[[ Exercise material, beginning ]]

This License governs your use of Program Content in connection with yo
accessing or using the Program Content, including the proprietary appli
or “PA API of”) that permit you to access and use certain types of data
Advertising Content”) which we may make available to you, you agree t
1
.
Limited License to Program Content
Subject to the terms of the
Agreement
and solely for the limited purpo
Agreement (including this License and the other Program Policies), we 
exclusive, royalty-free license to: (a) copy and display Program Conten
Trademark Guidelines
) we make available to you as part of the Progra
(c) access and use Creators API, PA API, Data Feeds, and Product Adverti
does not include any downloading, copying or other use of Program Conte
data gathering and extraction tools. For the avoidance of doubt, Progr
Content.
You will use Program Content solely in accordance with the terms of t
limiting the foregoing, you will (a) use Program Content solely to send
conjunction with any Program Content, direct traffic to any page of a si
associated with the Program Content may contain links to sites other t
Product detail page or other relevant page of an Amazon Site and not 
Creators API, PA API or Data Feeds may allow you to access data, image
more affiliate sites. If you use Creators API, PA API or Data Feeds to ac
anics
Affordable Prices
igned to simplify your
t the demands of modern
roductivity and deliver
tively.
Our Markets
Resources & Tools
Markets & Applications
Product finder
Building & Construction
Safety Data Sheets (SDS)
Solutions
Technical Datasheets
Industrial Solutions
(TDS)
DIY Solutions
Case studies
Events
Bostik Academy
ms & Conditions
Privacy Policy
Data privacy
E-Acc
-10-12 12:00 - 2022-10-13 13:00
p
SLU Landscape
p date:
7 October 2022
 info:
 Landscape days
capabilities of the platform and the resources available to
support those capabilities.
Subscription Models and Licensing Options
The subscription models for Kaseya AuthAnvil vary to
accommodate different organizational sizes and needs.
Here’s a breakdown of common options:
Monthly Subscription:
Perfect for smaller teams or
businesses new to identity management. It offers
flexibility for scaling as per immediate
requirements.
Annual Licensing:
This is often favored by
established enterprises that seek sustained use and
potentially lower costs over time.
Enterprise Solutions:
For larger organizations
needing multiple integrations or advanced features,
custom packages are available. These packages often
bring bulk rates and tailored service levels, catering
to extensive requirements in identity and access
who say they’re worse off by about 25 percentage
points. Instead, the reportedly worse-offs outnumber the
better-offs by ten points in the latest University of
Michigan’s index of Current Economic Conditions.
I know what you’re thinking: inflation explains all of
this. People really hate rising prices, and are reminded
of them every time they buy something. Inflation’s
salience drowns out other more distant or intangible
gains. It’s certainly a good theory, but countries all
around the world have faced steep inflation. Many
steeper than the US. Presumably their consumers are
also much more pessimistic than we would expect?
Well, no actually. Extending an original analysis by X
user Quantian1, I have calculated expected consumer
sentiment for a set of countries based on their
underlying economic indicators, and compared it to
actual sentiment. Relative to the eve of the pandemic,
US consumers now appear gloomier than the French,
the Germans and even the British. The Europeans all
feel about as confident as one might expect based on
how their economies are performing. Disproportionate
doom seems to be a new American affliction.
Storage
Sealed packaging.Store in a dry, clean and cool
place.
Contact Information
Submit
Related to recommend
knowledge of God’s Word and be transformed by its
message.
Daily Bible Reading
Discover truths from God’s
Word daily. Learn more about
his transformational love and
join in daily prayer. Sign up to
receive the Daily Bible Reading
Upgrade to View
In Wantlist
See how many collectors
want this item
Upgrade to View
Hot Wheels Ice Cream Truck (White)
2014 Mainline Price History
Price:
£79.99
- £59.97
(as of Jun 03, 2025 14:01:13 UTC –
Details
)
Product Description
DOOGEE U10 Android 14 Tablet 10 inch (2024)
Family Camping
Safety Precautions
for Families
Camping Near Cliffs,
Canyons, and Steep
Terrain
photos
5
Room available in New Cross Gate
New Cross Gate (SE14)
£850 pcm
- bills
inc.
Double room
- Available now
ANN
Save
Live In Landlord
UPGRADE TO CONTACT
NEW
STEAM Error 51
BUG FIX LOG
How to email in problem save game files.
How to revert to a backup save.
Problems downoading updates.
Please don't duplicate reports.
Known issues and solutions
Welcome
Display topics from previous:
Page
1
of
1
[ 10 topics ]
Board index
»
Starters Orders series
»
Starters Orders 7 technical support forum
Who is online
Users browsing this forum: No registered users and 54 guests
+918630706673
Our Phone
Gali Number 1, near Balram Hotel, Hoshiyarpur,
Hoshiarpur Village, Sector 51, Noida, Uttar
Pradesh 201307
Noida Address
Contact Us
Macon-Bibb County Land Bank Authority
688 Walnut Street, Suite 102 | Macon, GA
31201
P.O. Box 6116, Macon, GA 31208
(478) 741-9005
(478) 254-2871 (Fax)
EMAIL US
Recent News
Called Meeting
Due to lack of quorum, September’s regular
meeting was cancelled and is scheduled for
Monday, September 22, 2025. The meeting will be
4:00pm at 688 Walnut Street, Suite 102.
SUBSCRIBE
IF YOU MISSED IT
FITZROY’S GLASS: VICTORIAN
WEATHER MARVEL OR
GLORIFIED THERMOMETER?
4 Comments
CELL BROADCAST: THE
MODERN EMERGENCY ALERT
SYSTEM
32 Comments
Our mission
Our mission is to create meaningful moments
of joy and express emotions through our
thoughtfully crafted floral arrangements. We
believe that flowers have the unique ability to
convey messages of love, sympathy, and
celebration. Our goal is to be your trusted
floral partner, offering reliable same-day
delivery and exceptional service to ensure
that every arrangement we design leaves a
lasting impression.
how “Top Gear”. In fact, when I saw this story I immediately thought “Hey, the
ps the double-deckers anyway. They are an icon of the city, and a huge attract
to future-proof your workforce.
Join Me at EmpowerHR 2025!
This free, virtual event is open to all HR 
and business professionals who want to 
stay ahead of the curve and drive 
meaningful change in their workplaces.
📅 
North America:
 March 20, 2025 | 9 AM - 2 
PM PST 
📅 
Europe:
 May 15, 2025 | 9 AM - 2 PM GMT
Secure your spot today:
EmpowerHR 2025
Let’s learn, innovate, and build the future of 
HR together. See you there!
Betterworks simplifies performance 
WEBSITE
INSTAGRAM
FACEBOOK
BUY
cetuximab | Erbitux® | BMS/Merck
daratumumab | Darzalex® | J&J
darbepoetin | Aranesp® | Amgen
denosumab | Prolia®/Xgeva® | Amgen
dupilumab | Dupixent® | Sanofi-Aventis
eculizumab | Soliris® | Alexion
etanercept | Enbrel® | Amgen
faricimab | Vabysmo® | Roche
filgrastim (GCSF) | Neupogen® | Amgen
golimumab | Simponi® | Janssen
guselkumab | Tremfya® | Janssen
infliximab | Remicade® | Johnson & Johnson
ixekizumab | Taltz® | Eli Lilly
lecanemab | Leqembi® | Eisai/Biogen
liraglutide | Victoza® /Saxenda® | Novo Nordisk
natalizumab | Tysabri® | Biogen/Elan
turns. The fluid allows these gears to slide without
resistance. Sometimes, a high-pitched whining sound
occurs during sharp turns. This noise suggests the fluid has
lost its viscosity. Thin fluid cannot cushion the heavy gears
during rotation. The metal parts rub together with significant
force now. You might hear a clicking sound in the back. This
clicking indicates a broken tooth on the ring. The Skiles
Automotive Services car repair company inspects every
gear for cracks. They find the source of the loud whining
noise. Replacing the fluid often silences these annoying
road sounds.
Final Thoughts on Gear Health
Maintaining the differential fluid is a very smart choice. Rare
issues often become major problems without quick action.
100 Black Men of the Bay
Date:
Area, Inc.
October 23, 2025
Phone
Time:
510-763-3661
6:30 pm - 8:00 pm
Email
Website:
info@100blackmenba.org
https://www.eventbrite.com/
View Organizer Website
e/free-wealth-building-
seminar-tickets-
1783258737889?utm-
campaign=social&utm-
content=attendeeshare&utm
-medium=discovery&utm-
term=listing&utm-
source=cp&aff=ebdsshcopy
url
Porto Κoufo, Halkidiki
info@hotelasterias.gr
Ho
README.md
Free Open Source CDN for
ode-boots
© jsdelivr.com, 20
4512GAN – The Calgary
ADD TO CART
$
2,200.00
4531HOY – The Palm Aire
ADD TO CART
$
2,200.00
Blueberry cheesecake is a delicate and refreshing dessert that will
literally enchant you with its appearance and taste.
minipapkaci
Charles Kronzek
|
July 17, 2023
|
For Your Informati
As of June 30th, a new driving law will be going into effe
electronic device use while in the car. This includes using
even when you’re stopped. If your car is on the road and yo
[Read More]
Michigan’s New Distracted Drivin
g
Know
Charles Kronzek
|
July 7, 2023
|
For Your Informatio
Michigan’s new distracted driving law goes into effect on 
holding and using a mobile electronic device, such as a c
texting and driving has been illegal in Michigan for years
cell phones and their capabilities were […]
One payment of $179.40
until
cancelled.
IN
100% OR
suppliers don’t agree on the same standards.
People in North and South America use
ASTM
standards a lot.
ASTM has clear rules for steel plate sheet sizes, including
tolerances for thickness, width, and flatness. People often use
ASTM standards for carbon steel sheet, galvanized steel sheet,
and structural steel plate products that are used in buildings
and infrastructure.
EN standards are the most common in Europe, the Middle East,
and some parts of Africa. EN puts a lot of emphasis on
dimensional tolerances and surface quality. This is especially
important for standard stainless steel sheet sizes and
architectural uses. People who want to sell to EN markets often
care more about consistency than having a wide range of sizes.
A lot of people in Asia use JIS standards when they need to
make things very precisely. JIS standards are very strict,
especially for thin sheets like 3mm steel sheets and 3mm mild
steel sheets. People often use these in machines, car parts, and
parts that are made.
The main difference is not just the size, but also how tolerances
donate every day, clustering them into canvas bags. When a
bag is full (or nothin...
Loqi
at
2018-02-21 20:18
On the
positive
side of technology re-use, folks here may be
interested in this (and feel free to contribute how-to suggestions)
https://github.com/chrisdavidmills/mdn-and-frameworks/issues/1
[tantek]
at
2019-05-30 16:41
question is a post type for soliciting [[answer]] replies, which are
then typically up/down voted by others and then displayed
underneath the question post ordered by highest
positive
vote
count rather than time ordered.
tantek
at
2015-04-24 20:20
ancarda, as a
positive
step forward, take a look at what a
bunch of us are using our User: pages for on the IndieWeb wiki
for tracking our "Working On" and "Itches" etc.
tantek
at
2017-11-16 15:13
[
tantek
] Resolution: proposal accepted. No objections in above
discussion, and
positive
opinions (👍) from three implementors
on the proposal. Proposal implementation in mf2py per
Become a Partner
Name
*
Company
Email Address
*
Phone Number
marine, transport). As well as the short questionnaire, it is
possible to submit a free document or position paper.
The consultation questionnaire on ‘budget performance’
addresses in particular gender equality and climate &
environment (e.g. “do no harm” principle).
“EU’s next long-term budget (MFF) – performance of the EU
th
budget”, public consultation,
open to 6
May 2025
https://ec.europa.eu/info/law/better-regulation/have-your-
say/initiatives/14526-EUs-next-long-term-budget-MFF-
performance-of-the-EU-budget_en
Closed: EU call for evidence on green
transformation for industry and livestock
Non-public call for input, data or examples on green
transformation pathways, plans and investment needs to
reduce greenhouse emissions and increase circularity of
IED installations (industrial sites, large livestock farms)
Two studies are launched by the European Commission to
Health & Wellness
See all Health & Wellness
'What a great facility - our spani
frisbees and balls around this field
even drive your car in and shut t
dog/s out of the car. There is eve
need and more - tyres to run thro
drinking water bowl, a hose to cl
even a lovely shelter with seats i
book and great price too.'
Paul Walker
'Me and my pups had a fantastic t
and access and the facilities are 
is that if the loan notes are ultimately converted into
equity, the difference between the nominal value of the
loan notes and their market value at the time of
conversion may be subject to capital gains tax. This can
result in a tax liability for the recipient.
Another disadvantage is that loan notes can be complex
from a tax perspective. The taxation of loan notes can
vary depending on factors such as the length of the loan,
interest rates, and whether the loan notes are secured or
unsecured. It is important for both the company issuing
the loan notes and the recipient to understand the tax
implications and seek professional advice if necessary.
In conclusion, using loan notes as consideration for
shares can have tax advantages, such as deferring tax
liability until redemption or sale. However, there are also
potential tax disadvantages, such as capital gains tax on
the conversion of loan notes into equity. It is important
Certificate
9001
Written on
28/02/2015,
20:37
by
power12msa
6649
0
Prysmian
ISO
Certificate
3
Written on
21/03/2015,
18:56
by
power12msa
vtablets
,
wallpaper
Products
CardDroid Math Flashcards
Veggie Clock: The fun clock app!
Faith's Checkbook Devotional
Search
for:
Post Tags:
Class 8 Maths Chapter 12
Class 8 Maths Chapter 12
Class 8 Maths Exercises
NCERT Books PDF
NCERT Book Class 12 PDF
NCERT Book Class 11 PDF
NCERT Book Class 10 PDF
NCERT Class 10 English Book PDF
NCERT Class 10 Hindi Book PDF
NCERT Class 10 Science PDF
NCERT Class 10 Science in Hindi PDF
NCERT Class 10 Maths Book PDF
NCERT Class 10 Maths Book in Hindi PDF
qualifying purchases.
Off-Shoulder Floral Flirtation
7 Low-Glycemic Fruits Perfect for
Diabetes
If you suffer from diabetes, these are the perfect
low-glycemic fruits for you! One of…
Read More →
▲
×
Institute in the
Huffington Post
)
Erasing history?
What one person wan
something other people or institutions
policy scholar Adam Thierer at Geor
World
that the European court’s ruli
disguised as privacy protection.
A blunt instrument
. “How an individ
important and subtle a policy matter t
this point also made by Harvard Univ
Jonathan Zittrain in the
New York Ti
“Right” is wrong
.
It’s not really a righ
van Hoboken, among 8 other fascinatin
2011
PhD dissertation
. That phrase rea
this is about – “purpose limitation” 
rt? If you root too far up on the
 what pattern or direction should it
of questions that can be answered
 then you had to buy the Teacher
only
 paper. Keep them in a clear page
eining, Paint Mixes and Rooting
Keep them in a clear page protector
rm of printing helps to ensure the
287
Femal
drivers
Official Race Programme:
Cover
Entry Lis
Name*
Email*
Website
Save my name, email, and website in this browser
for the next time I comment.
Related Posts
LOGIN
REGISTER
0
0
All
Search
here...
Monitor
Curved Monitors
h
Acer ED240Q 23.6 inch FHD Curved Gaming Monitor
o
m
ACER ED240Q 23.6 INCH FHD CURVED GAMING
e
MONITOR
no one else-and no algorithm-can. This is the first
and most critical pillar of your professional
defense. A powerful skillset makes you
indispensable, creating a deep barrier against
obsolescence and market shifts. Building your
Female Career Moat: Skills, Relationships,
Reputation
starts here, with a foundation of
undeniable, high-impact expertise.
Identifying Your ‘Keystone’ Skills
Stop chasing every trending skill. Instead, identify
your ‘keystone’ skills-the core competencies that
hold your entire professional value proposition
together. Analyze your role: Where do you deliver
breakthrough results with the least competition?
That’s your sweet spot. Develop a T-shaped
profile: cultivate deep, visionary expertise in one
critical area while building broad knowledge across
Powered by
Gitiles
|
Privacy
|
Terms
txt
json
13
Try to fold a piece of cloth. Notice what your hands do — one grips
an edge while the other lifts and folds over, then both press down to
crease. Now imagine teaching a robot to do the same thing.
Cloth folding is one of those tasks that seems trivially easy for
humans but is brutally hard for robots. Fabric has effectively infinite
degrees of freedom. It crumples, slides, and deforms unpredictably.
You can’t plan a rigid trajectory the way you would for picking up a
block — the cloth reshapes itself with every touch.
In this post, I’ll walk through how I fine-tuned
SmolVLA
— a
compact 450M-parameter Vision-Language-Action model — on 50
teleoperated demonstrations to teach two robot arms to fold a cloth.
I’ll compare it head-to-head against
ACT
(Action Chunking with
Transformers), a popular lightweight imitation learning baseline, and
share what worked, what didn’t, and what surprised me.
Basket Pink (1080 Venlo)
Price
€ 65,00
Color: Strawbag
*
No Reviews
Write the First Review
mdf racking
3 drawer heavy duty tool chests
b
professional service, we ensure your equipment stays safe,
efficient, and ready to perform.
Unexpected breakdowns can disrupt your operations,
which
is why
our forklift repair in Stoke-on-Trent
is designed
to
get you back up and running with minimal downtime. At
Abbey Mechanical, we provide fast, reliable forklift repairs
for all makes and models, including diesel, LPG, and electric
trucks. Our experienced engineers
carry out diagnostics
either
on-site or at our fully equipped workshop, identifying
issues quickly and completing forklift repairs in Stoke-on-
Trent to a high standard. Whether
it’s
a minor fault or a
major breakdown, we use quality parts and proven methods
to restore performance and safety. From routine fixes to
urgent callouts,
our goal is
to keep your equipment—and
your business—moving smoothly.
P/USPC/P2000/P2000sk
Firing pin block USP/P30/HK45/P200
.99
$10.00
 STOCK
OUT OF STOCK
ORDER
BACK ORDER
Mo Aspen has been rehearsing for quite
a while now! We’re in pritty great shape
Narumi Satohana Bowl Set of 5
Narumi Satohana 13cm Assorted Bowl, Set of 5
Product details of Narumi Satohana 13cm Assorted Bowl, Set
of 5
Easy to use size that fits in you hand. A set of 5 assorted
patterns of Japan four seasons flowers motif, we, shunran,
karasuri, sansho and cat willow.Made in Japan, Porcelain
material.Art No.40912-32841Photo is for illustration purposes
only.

[[ Exercise material, end ]]

Exercise objective
Above are the records; copy exactly the lines from the line with "unsecured. It is" through the line with "Veggie Clock: The fun clock app!", both included.

Output below
unsecured. It is important for both the company issuing
the loan notes and the recipient to understand the tax
implications and seek professional advice if necessary.
In conclusion, using loan notes as consideration for
shares can have tax advantages, such as deferring tax
liability until redemption or sale. However, there are also
potential tax disadvantages, such as capital gains tax on
the conversion of loan notes into equity. It is important
Certificate
9001
Written on
28/02/2015,
20:37
by
power12msa
6649
0
Prysmian
ISO
Certificate
3
Written on
21/03/2015,
18:56
by
power12msa
vtablets
,
wallpaper
Products
CardDroid Math Flashcards
Veggie Clock: The fun clock app!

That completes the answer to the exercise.